Da müssen Mengen umgerechnet werden, Rezepte mal eineinhalb gerechnet – und plötzlich muss man ein Dreiviertel-Ei in den Teig geben. «Für Teenager eine tolle Herausforderung», sagt Botta. Und wer schon geübt ist, soll sich an ein französisches Rezept wagen oder Scones mit einem englischen Rezept backen.

Ab wann sollen Teenager selber kochen?

«Mit zehn Jahren können viele gut selber am Herd arbeiten. Der Backofen ist – wegen seinen heissen Temperaturen und der meist nicht idealen Höhe – für Teenager heikler», sagt Botta. Das Wichtigste sei: Was traut sich das Kind selber zu? Und dann soll man als Eltern klar signalisieren: «Ich stehe neben dir, wenn du Hilfe brauchst.»

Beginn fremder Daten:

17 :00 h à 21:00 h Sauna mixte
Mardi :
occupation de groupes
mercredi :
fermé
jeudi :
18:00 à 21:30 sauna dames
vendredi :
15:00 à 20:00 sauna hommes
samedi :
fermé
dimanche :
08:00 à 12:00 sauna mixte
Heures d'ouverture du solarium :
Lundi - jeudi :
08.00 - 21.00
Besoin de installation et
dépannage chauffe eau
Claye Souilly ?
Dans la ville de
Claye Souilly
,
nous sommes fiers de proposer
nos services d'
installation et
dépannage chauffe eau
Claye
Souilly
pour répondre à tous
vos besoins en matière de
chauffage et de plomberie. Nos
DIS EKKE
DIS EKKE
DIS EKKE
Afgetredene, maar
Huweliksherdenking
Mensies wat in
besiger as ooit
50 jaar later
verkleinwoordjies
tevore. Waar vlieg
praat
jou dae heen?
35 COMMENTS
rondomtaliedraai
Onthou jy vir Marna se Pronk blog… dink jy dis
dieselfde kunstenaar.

Sobald die Jugendlichen in die Kochschule gehen, sollte man sie auf jeden Fall allein arbeiten lassen in der Küche.

Mit Einkaufen beginnen

Das Kochen beginne mit dem Einkaufen, also dem Schreiben der Einkaufsliste und dem Gang in den Laden. «Meine Kinder gehen mit der Haushalts-EC-Karte einkaufen – und das hat immer ohne Probleme geklappt», erzählt Botta. Es sei wichtig, dass die Kinder wissen, was denn Muffins für die Freundin oder ein Kuchen fürs Schulfest eigentlich kosten.

Die Jugendlichen sollen nun das Rezept genau lesen und in eigenen Worten erklären, was zu tun ist. Anschliessend alles bereitlegen (Mise en place). «Es nervt, einen Kuchen backen zu wollen und dann zu merken, dass etwas fehlt», sagt die achtfache Mutter.

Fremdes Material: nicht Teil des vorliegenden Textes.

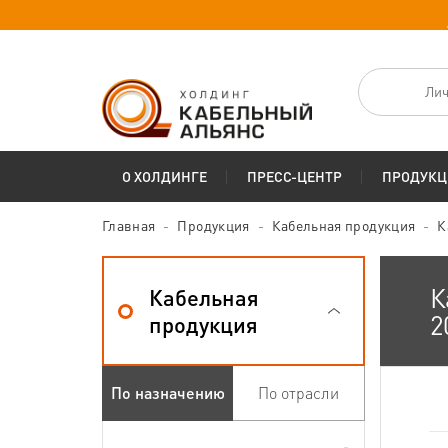
Лич
О ХОЛДИНГЕ
ПРЕСС-ЦЕНТР
ПРОДУКЦ
Главная
Продукция
Кабельная продукция
К
К
Кабельная
2
продукция
По назначению
По отрасли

Nicht motzen, Ich-Botschaften und Trösten

Und dann kann es losgehen. «Seien sie präsent – das heisst nicht, dass sie in der Küche sind und überwachen. Sondern, dass sie da sind für Fragen», rät Botta.

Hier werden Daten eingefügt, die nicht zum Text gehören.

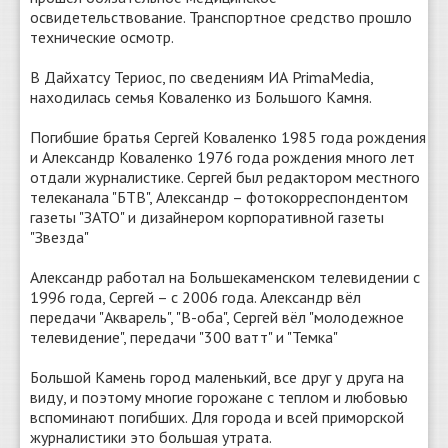
освидетельствование. Транспортное средство прошло
технические осмотр.
В Дайхатсу Териос, по сведениям ИА PrimaMedia,
находилась семья Коваленко из Большого Камня.
Погибшие братья Сергей Коваленко 1985 года рождения
и Александр Коваленко 1976 года рождения много лет
отдали журналистике. Сергей был редактором местного
телеканала "БТВ", Александр – фотокорреспондентом
газеты "ЗАТО" и дизайнером корпоративной газеты
"Звезда"
Александр работал на Большекаменском телевидении с
1996 года, Сергей – с 2006 года. Александр вёл
передачи "Акварель", "В-оба", Сергей вёл "молодежное
телевидение", передачи "300 ватт" и "Темка"
Большой Камень город маленький, все друг у друга на
виду, и поэтому многие горожане с теплом и любовью
вспоминают погибших. Для города и всей приморской
журналистики это большая утрата.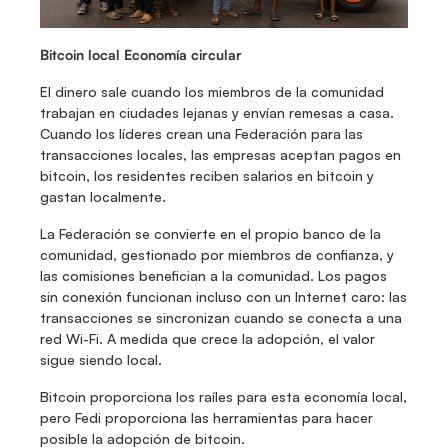
Bitcoin local Economía circular
El dinero sale cuando los miembros de la comunidad 
trabajan en ciudades lejanas y envían remesas a casa. 
Cuando los líderes crean una Federación para las 
transacciones locales, las empresas aceptan pagos en 
bitcoin, los residentes reciben salarios en bitcoin y 
gastan localmente. 
La Federación se convierte en el propio banco de la 
comunidad, gestionado por miembros de confianza, y 
las comisiones benefician a la comunidad. Los pagos 
sin conexión funcionan incluso con un Internet caro: las 
transacciones se sincronizan cuando se conecta a una 
red Wi-Fi. A medida que crece la adopción, el valor 
sigue siendo local.
Bitcoin proporciona los raíles para esta economía local, 
pero Fedi proporciona las herramientas para hacer 
posible la adopción de bitcoin.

Die wichtigste Regel im Botta-Haushalt ist: «Am Essen wird nicht rumgemotzt. Und das gilt auch für Eltern!». So hätten Kinder noch mehr Geschmacksnerven als die Eltern.

Und wenn schon etwas eingegriffen werden muss: nur mit Ich-Botschaften. «Also, ich finde, dass...» und nicht: «Das machst du falsch.» Und wenn etwas schief geht, so findet Botta, soll man auf keinen Fall motzen, sondern trösten – so komme der Kocherfolg bestimmt.

Wenn die Kids die Küche auseinandernehmen

«Haben sie die Nerven und gehen sie raus aus der Küche», rät Botta. Als ihre Tochter mit fünf Freundinnen Muffins backen wollte, musste Botta sich selbst aus der Küche zwingen. «Ich sah Küchengeräte kaputt gehen, den Boden komplett übersät mit Fettflecken», gesteht sie. Aber es sei alles bestens gegangen – und die Muffins waren ein Erfolg.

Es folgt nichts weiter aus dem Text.